Tuesday, October 21, 2014

What Matters?

"Never waste your suffering." This was in response to a question I'd asked him about whether he thought that suffering makes us into better people. He said, "Not necessarily. Not automatically. Suffering just happens, constantly and randomly, and if you don't make anything out of it, then it causes you nothing but harm — it happened to you for no reason. But suffering can also be the greatest possible invitation to transform — but only if you accept that invitation, and only if you go through a complete catharsis, and only if you actually change yourself because of what you've experienced. But that part is up to you. Only you can execute a catharsis in your own life. Suffering without catharsis is nothing but wasted pain. And you should never waste your pain, never waste your suffering. It's powerful stuff, the most powerful stuff there is. Use it. Transform from it. Learn. Grow. Be better."  Jim MacLaren

I want to repeat that one line, because it has never stopped ringing in my head: SUFFERING WITHOUT CATHARSIS IS NOTHING BUT WASTED PAIN.

Don't ever let your pain be wasted. Make something of it. Use it for transformation. Harness its power and evolve.

Jim MacLaren died in 2010.

What I've learned from this new pain is that I am enough.  Or I hope I have learned it.  Before David died I spent an inordinate amount of time wondering What I Was Going To Do Next.  How I was going to make my mark on the world, or make a bigger more important mark on the world.  I was destined for greatness, I needed to find a way to Change Things. 

I thought I knew that things didn't matter.  I was never one for ownership, fancy cars, big houses, expensive clothes or gadgets.  But I still believed that more recognition, power, influence mattered.  I didn't know I believed this, I thought I just wanted to make a difference in the world; but in reality I wanted my difference to be valued so much that it would be recognized and honored.  By many.  For a little while after David died I believed this even more.  I would create meaning in my life again!  I would use my suffering for the greater good!  I would transform myself and the world!  I've calmed down a little bit now. 

Now, I am really learning that stuff doesn't matter.  I am not really any happier with my paid for car and house.  Yes, it's good to not worry about living in my car or choosing rent over food, both of which I spent many years doing, but there are new worries.  Worries don't go away.  And I just figured out that power, recognition, influence are a kind of stuff.  They don't really matter either and they never made me any happier.  When I was younger and riding the wave, looked up to, the go to person, I wasn't any happier.  I still felt like it was never enough. 

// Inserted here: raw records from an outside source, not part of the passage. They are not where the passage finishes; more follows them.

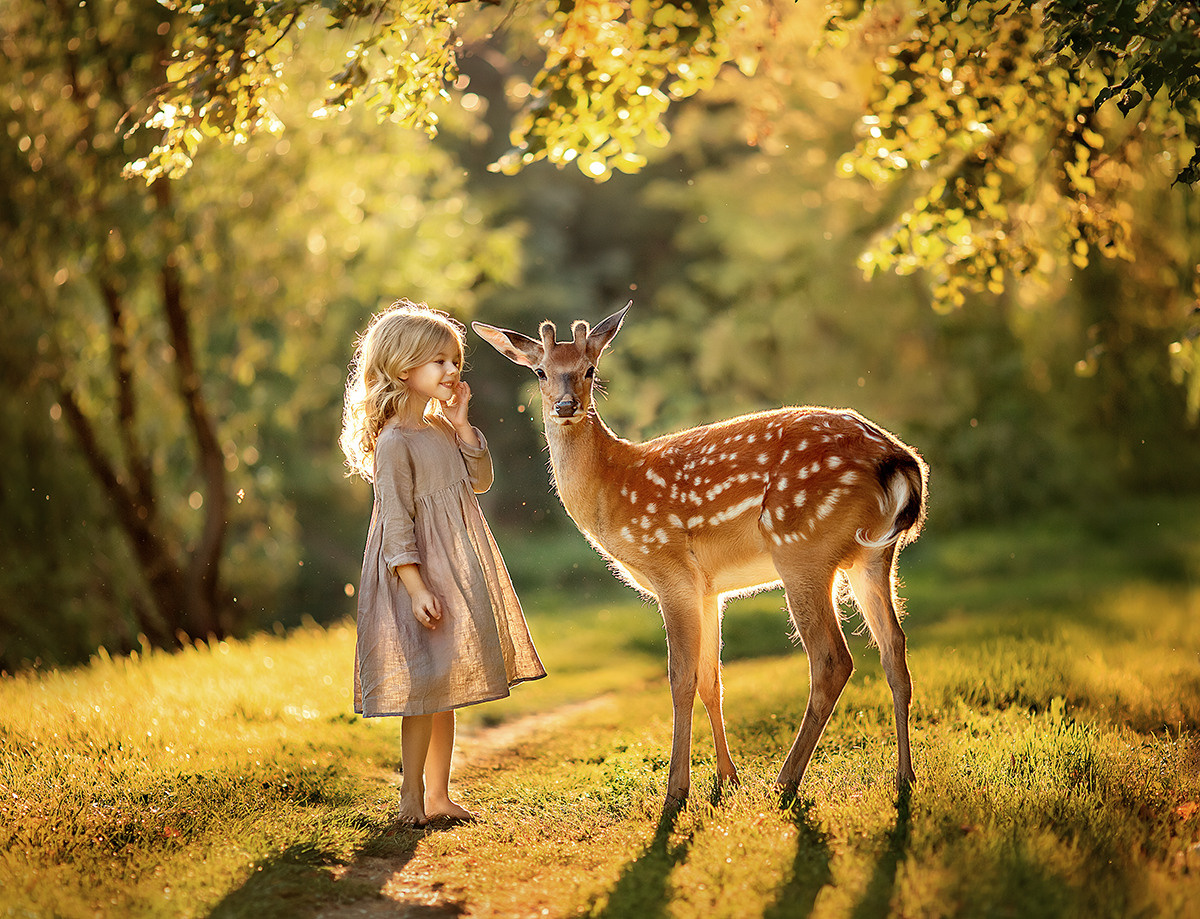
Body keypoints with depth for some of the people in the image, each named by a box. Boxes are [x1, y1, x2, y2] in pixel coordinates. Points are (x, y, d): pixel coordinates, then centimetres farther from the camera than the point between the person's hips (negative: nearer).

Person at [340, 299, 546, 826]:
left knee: (444, 692, 12)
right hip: (421, 574, -8)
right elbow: (396, 523, -18)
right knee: (425, 689, -5)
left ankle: (437, 797, 20)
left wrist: (462, 425, 2)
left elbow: (480, 481, 13)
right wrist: (416, 588, -22)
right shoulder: (394, 442, -15)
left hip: (458, 574, 8)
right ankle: (410, 803, 4)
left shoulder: (443, 429, 10)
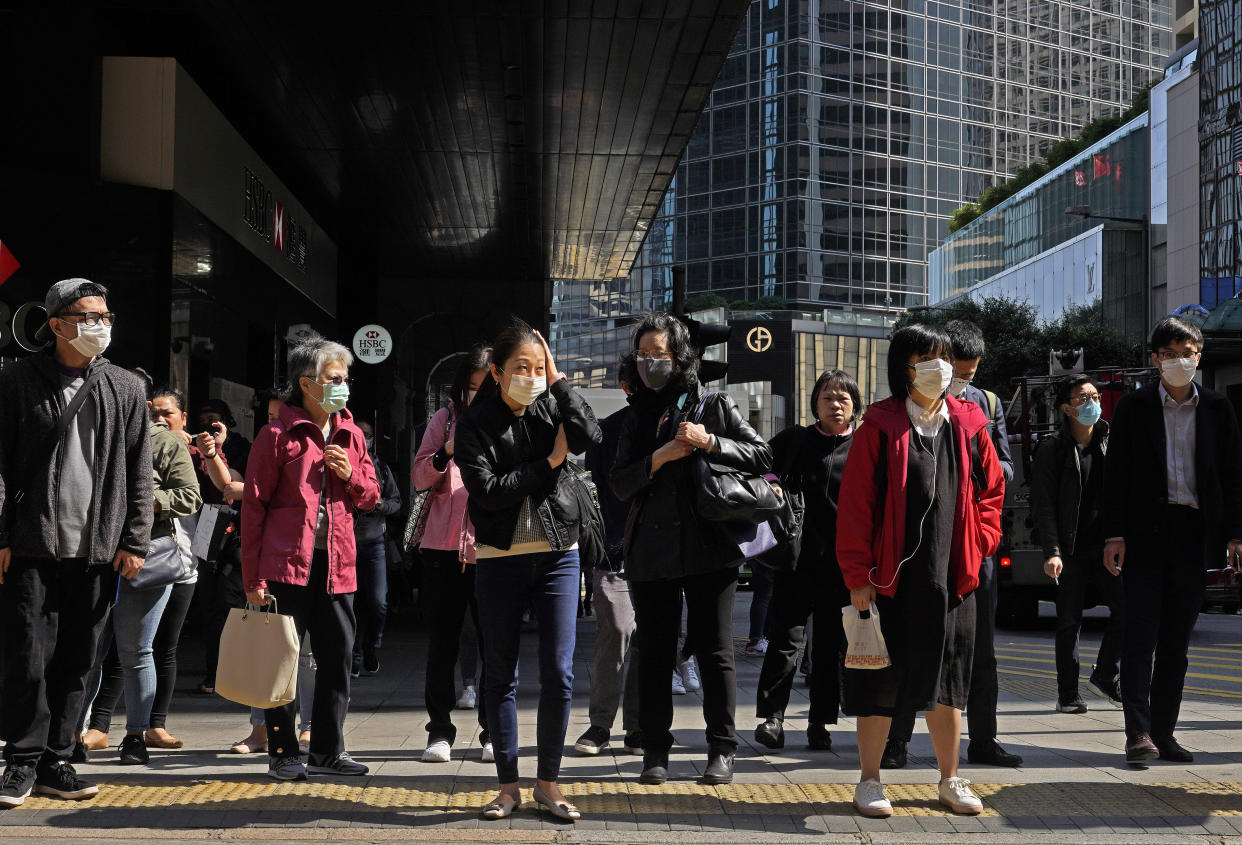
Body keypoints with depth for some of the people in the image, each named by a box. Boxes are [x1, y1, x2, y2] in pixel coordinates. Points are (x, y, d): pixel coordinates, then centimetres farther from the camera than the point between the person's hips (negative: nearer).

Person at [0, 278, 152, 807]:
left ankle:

Now, what I miss most, what made me happiest, is the love and belonging I felt with David.  The community and family that came with being a part of his life and him being a part of mine.  Hearing people talk about his life and his powerful affect on them brings this into sharp relief.  They remember that he loved them, that he was present for them, that he accepted them where they were and who they were.  No one cares what he did for his work or how influential he was, how much he owned or how nice any of it was. 

I find myself relaxing into the knowledge that I don't have to do anything anymore.  No more striving or worrying or reaching.  There is only the question of how I will use this life and this suffering and sorrow.  Will I use it to make me whole?  To create in myself someone who is capable of love and compassion?  Someone who truly knows what that means?  I hope so. 

(I wrote this post a couple of months ago and found it in drafts.  When I wrote it I think it felt like too much, now it feels like something too share....)

The House Wins

This house stares me down every morning, and most mornings, it wins.  I drop my eyes, my shoulder's curve inward and I slink away. 
 
I sit outside with my morning coffee and every tree, bush and rock holds a memory.  I go inside and every piece of wood, tile, even the paint holds another memory.  The morning sun shining through the windows and warming the floors, the changes I've made to the shape of the rooms, these things don't keep the house from winning. 
 
I thought half way through the second year things would be easing off a bit.  And they are.  The grief is no longer a blazing sword, now it's more like an ever present set of eyes.  Watching, always there.  It rarely takes me down anymore but it wears away at me and I am tired.  My struggle now is not how to get through each day but how to find myself again. 
 
I know I feel like me when I get down off this mountain, away from the hills and trees that always feel so claustrophobic to me.  I know I remember who I am when I am with a student, teaching.  I know my soul breathes at the ocean, with the smell of salt and air I can feel on my skin.  Honestly, many days I want to leave these hills and this house and find a way to something new and clear.  
 
Someone told me the other day that it was just a house.  And he was right.  But right now, the house still wins.